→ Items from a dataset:
---------------
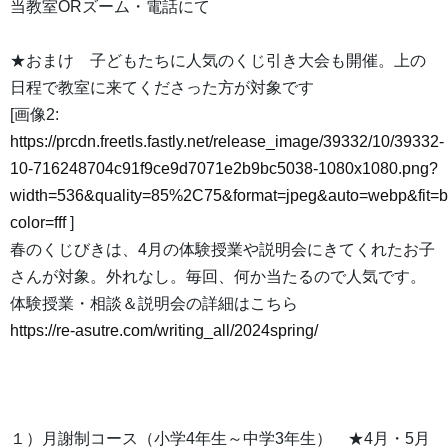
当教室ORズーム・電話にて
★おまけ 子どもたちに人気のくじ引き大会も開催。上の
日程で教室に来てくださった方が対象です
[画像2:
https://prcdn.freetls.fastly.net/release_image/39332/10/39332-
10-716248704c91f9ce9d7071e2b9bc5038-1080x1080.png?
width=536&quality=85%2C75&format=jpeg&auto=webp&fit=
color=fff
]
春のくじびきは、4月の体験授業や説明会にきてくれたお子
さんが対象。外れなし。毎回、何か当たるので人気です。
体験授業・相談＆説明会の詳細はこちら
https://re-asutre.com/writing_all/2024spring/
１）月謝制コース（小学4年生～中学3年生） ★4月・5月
---------------
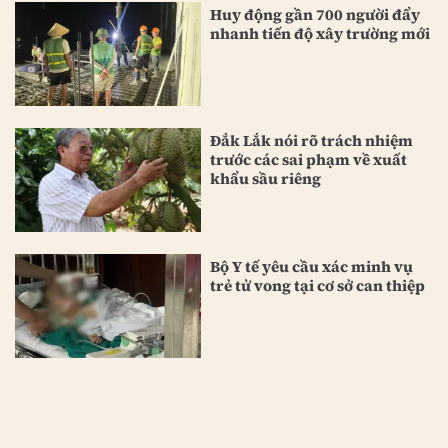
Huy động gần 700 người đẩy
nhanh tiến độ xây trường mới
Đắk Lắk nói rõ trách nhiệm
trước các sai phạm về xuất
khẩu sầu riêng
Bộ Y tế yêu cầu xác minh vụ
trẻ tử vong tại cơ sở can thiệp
---------------
→ Instructions for the task: All that is wanted is an exact copy of the lines above from the one with "当教室ORズーム・電話にて" through the one with "１）月謝制コース（小学4年生～中学3年生） ★4月・5月", with both ends included.

→ Reply to the task:
当教室ORズーム・電話にて
★おまけ 子どもたちに人気のくじ引き大会も開催。上の
日程で教室に来てくださった方が対象です
[画像2:
https://prcdn.freetls.fastly.net/release_image/39332/10/39332-
10-716248704c91f9ce9d7071e2b9bc5038-1080x1080.png?
width=536&quality=85%2C75&format=jpeg&auto=webp&fit=
color=fff
]
春のくじびきは、4月の体験授業や説明会にきてくれたお子
さんが対象。外れなし。毎回、何か当たるので人気です。
体験授業・相談＆説明会の詳細はこちら
https://re-asutre.com/writing_all/2024spring/
１）月謝制コース（小学4年生～中学3年生） ★4月・5月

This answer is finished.